# Singer Magic Press in compared to a commerical press



## Hustle101Clothin (Jun 12, 2006)

Hey guys... 

I've been using a singer magic press which is made for ironing clothes and stuff for like 2 years for my shirts. They come out really nice... my customers seem to like them but do you guys think there is a reason for me to buy a more expensive press? How would the shirt come out different??


----------



## jdr8271 (Jun 16, 2005)

What does this thing look like? Could you post a picture?

Having a heat press would most likely be better than what you are using, because of the pressure. The shirts would last longer probably.


----------



## Hustle101Clothin (Jun 12, 2006)

It is very similar to this one...

http://www.fleamarket.gr/lotimage17/SINGER PRESS.JPG


----------



## hammered (Apr 14, 2006)

Problem I see in using that for doning transfers is, it's not for doing transfers. Its basicly a steam press. Like an iron. There isnt the control over pressure or heat. And the planens dont cover evenily. I could be wrong.


----------



## imageman (May 16, 2006)

How hot does this get?Have you washed any t/shirts you printed without the design washing out? Iam just curious.


----------



## Hustle101Clothin (Jun 12, 2006)

I'm not really sure how hot it gets.. All I know is that its hot enough to burn the crap out of my hand lol (i know from lots of experience)... You can't control the heat by temperature... you can put the type of material like a regular iron... I've been putting it on max... My press doesn't use steam... its just a heat one...

I'm going to have to see if i can try a shirt on a commerical press and see what the difference really is.. because if u guys can get the same results from a 100-200 dollar press there isn't any reason that I know why you need to buy a 600 dollar one....

But i could be wrong


----------



## tcrowder (Apr 27, 2006)

Hustle101Clothin said:


> if u guys can get the same results from a 100-200 dollar press there isn't any reason that I know why you need to buy a 600 dollar one....
> 
> But i could be wrong


The reason we buy heat presses is... they were made for the job we are doing. If I were to go into the clothes ironing biz, I might but the Singer clothes press. 

The proper tool for the job should be your motto.

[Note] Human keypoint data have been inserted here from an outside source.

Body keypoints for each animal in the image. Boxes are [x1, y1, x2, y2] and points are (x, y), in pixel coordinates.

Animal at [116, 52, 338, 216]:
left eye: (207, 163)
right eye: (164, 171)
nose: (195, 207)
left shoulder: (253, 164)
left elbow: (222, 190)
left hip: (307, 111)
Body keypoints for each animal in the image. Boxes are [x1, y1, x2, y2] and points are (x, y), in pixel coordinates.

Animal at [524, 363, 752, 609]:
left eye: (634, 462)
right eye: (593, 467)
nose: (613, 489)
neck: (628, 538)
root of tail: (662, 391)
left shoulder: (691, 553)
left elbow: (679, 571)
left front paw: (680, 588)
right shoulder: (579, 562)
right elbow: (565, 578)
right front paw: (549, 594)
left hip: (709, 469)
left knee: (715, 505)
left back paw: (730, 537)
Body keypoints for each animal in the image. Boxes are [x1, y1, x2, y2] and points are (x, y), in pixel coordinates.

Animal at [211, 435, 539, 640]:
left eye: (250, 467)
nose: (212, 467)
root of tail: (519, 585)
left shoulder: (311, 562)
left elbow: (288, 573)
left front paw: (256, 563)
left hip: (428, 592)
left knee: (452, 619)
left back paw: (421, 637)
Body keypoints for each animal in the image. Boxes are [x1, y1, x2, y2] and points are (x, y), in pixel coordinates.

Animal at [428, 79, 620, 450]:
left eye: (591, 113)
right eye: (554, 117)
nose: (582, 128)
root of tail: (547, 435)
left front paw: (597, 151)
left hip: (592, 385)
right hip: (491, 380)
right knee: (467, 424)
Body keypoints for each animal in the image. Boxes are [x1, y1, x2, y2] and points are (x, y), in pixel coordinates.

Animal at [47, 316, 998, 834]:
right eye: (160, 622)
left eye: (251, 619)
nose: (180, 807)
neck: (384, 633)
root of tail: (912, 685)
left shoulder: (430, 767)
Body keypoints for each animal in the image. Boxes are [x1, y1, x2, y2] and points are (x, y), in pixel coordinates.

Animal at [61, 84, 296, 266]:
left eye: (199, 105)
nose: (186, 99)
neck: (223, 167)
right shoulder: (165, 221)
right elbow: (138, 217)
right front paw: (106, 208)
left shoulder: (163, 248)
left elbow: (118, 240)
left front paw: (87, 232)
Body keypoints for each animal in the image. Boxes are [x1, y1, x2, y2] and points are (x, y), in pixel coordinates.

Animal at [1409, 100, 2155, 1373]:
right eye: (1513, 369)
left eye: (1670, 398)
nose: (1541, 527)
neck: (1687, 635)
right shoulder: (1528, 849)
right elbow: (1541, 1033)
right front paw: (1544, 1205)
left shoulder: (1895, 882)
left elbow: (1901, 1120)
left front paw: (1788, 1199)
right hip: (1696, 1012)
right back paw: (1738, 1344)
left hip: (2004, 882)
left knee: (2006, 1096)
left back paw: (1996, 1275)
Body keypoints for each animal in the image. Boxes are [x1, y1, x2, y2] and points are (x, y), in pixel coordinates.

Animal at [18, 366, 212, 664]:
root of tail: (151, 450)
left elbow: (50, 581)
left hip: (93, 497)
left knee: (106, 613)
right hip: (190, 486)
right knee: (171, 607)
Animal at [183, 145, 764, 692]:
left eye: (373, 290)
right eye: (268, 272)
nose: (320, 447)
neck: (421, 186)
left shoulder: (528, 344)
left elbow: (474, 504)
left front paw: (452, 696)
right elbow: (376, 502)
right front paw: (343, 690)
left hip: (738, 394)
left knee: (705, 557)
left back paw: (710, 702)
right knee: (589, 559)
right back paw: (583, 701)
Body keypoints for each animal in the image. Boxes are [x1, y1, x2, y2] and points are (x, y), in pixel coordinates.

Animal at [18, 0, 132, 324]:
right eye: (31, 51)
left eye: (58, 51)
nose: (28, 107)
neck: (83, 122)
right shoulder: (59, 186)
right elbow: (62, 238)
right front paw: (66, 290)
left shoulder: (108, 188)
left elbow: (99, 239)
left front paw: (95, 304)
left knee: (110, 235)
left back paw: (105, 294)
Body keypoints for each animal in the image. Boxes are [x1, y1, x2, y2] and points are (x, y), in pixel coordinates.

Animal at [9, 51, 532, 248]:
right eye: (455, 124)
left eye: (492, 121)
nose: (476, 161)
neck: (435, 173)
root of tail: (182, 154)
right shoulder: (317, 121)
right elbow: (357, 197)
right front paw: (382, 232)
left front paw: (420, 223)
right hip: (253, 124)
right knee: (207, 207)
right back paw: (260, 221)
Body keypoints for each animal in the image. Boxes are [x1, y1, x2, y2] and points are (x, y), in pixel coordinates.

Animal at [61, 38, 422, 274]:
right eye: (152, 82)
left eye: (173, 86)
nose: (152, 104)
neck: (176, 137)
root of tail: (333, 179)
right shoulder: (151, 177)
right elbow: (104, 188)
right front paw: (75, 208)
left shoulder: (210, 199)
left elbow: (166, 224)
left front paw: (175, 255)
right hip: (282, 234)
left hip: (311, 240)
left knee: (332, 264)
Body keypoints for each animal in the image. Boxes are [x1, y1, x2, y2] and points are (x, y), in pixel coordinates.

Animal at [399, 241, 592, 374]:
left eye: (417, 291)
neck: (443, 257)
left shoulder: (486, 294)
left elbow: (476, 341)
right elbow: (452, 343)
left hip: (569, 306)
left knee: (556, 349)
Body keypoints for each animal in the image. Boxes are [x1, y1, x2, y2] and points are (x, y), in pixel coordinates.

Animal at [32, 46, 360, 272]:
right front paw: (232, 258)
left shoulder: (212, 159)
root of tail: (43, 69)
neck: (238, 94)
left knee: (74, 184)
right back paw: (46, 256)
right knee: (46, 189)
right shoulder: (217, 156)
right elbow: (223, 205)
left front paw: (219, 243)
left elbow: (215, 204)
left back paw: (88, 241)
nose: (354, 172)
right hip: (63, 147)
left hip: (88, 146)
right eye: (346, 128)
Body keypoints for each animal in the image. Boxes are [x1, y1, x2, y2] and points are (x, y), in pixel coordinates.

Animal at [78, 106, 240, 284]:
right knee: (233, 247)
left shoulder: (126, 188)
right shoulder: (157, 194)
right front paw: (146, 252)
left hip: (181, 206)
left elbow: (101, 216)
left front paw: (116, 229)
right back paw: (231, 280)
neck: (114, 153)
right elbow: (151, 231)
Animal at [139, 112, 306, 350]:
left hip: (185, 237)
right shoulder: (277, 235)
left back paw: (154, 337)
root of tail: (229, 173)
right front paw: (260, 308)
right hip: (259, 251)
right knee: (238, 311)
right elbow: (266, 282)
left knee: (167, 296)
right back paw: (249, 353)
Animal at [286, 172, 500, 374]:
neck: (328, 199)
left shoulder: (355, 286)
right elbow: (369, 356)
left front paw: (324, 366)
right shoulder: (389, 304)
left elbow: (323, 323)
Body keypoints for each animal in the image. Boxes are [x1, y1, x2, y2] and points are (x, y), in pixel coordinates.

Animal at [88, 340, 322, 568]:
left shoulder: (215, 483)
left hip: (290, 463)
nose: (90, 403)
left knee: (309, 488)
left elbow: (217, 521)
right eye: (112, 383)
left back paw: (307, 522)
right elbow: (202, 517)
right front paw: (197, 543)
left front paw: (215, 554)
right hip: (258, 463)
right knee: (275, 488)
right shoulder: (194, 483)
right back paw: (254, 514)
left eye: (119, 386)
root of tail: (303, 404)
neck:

Extreme example here: Would you go buy an oven mitt to be the catcher on a ball team? Maybe use a kithen strainer to replace a proper face mask? If not, why skimp on the proper tool to press designs on shirts?


----------



## Hustle101Clothin (Jun 12, 2006)

I c... that is why i'm asking you guys before i go buy a real one if u guys think there is going to be a difference in quality. I guess I am going to have to suck it up and buy a professional one


----------



## xtina (May 9, 2006)

If it ain't broke, don't fix it! if you and your customers are content with the quality of your product, why change?


----------



## imageman (May 16, 2006)

Hey, If it's working good for you and your product comes out right,keep your money in your pocket for now.But only you know if it's doing the right job or not.You will eventually need a heat press though.Good luck


----------



## jdr8271 (Jun 16, 2005)

How much volume are you doing with this? I say if you are doing a low volume, stay with it. If you are doing tons of shirts, you might as well go ahead and by a heat press.


----------



## Hustle101Clothin (Jun 12, 2006)

Right now all I am doing is like 4-5 shirts a day. Nothing crazy. When I start getting crazy business I guess it'll be worth the investment for a real press.


----------